I’m giving an academic conference paper tomorrow at the Rhythm Changes jazz cultures research conference at Media City in Salford. My presentation’s centred around the Auckland jazz scene in the mid to late 1990s.
There are some interesting aspects to that scene: the cross-pollination between local hip hop and jazz, the influx of Australian musicians, the jam sessions at Manifesto wine bar, the radio shows, the clubs and DJs, the records that got released, and lots more besides.
The bit that I find fascinating – and it’s something I’ll talk about in my paper – is that all of these things were enabled and supported by a whole range of factors that have little if anything to do with music production, distribution and consumption cultures.
For instance, after the financial crash in the late 1980s, Auckland inner city office space vacancy rose from just 3% to over 25%, prompting a desire to fill those spaces with residential tenants for the first time. The influx of residents coincided with a rise of cafe culture in the CBD, the widespread adoption of the world wide web, the gentrification of the inner-city suburbs and other demographic shifts in Auckland’s population spread.
At the same time, radio (both public and private) was undergoing profound change, altering its relationship with both jazz and local music; and international movements such as Acid Jazz and Trip Hop were having an impact – as were international visitors, including Gilles Peterson, Massive Attack and Roy the Roach.
Young players were returning from formal jazz education in the USA at a time when the neo-classical agenda was almost at its peak, and they were dressing in suits and playing in art galleries – as well as taking this revisionist strain of music heritage into high schools. But these same players were, by night, collaborating with funk drummers, rappers, DJs and electronic musicians, guesting on local pop records and performing in multiple different combinations outside cafes, in parks and in bars.

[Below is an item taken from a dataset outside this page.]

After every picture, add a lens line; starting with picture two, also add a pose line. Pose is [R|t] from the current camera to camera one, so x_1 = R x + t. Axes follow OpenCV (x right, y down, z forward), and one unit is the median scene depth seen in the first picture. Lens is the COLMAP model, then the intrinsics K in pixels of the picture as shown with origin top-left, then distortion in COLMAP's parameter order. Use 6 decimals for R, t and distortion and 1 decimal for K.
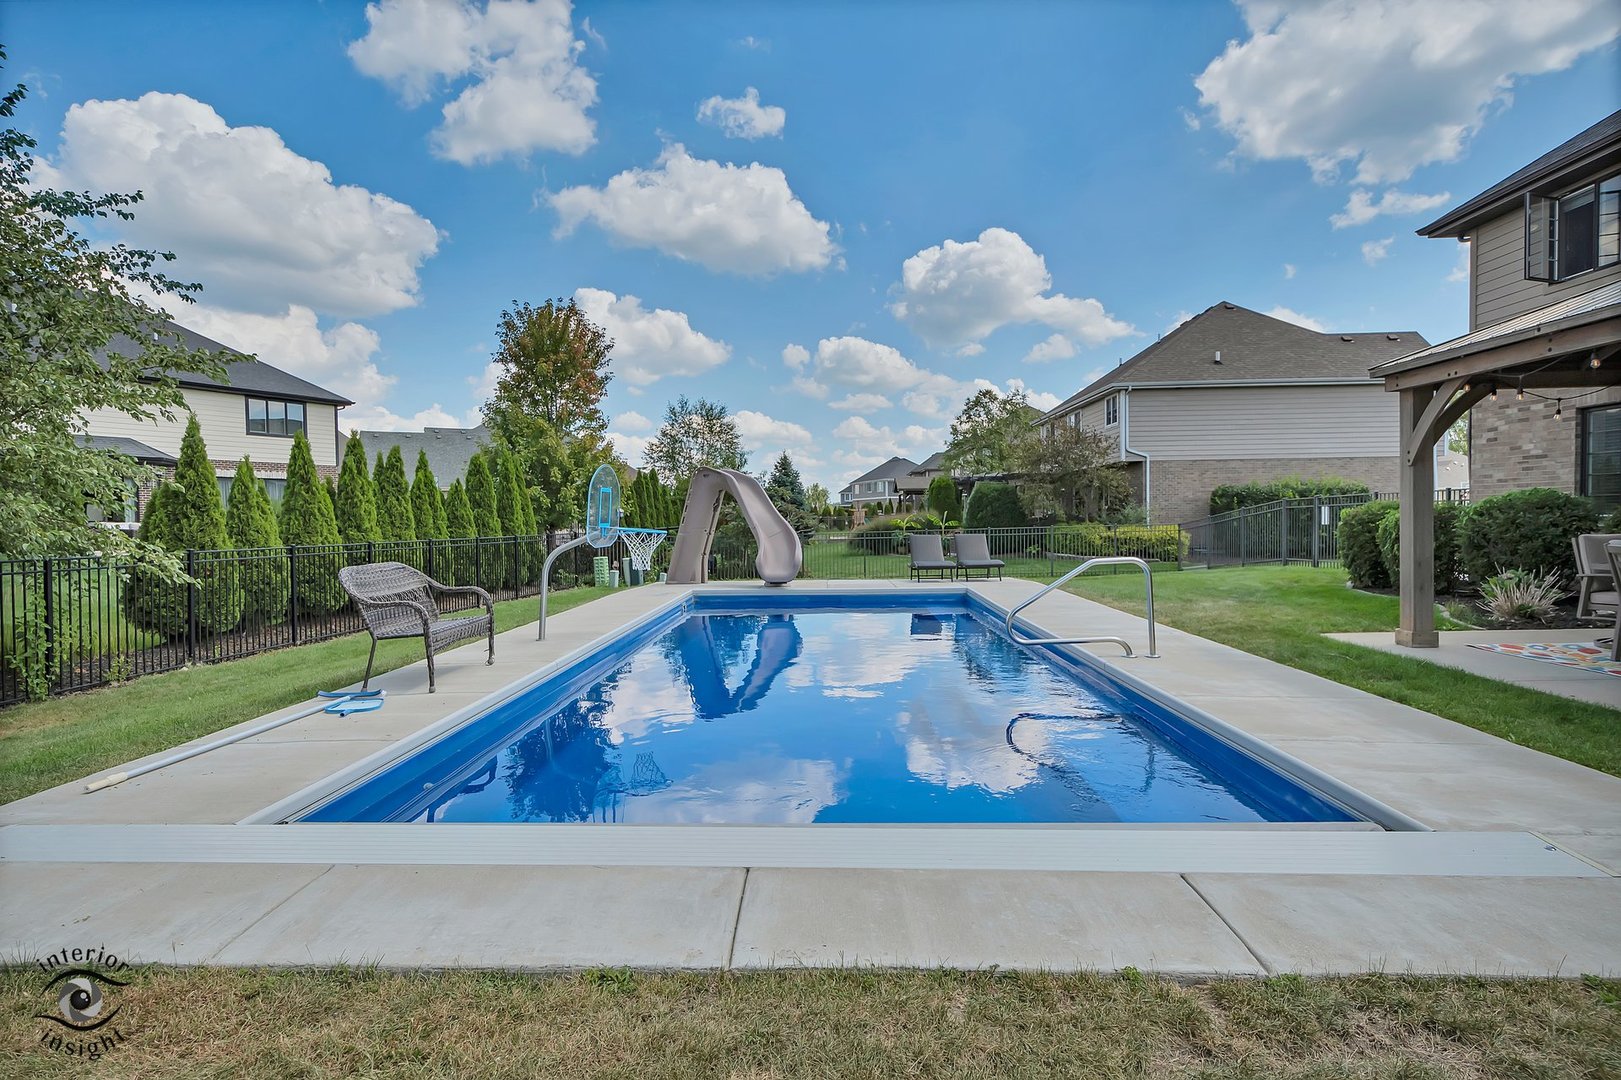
lens RADIAL K [[853.5, 0, 806.7], [0, 853.5, 549.7], [0, 0, 1]] dist [0.022273, -0.009564]
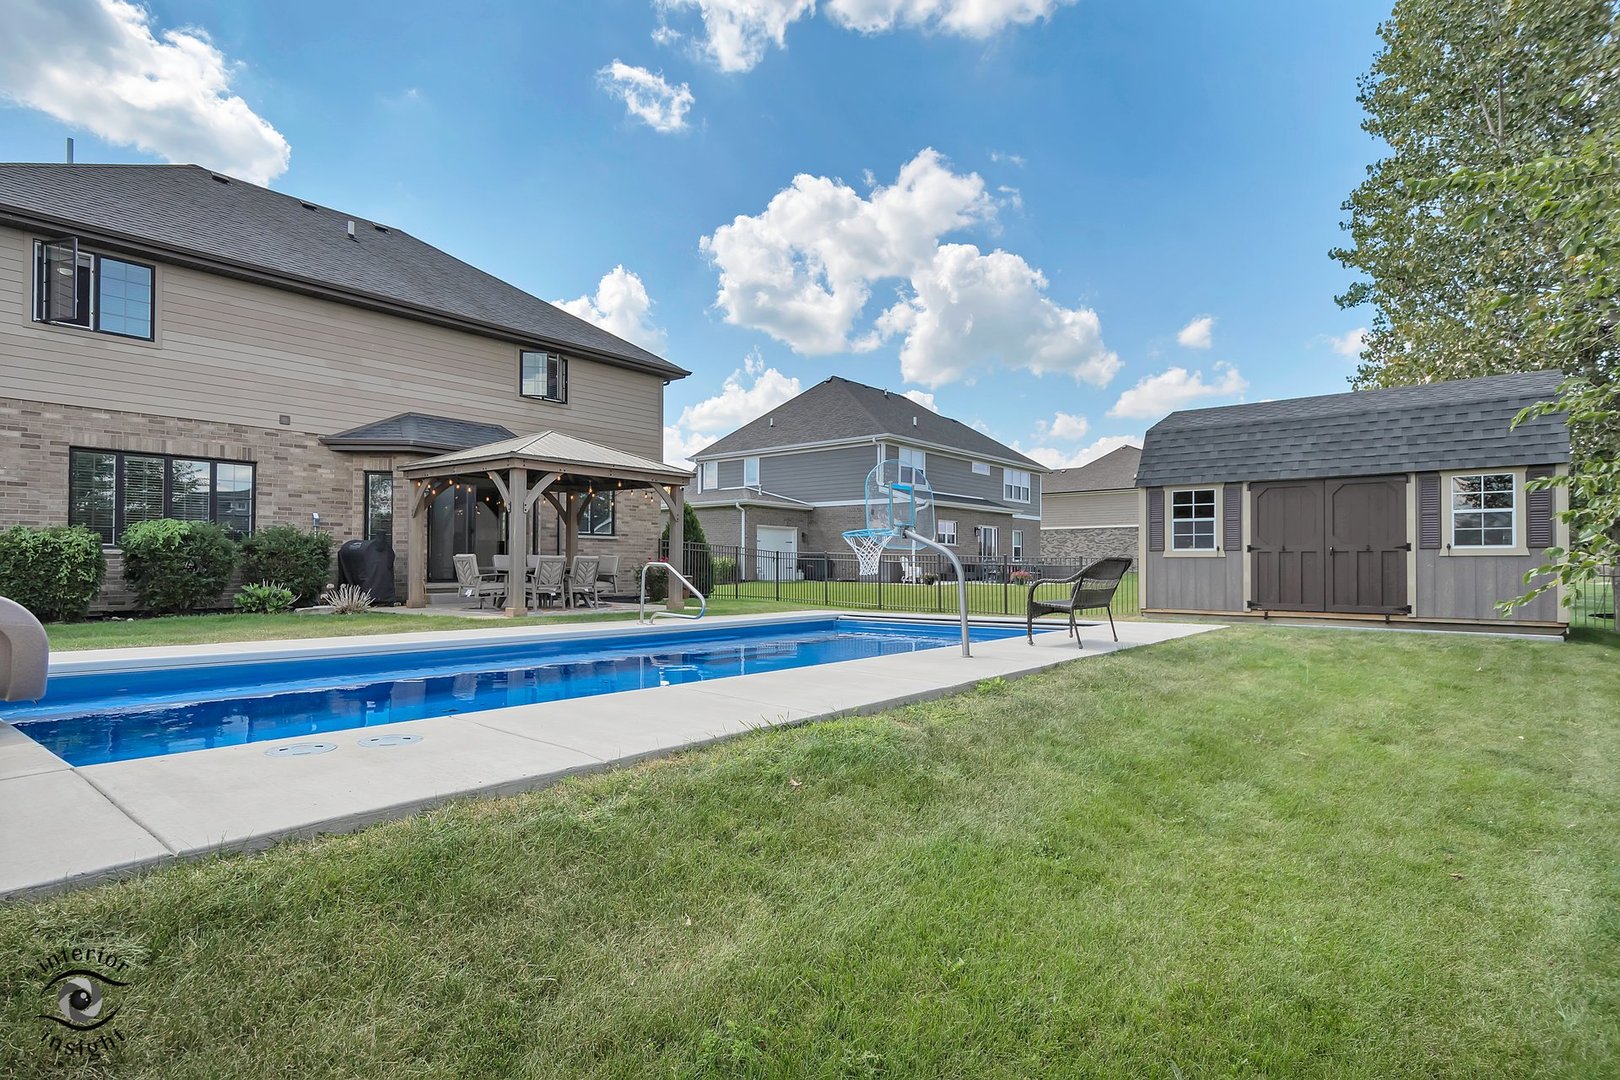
lens RADIAL K [[853.0, 0, 806.2], [0, 853.0, 549.7], [0, 0, 1]] dist [0.022273, -0.009564]
pose [[-0.799737, 0.019011, 0.600050, -0.507835], [0.028622, 0.999569, 0.006478, -0.012027], [-0.599668, 0.022355, -0.799936, 1.309689]]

CD sales – especially those that were about replacing existing vinyl collections – had started to hit their peak and the prices had begun to drop. So a classic Miles Davis record would sit on the shelf at Marbeck’s Records for a third of the price of a recent local release.
At the same time as the Auckland inner city jazz scene, as perhaps typified by Nathan Haines circa the Shift Left album, Sydney’s Jazzgroove movement was underway. Some of the artists visited New Zealand at the right time to intersect with it, and were exposed to some of the local conditions and frameworks. But what happened in Sydney was very, very different – and the music that resulted out of those two cultural projects was markedly so.
My point – and I do have one – is that these things are messy. It’s complicated. And so in a way, the Auckland example is entirely unique and unreplicable. And in another sense, it’s completely universal. These things are very different for all sorts of reasons. There’s never just one.
Looking forward to telling this story, drawing conclusions and maybe playing a little bit of kiwi music along the way.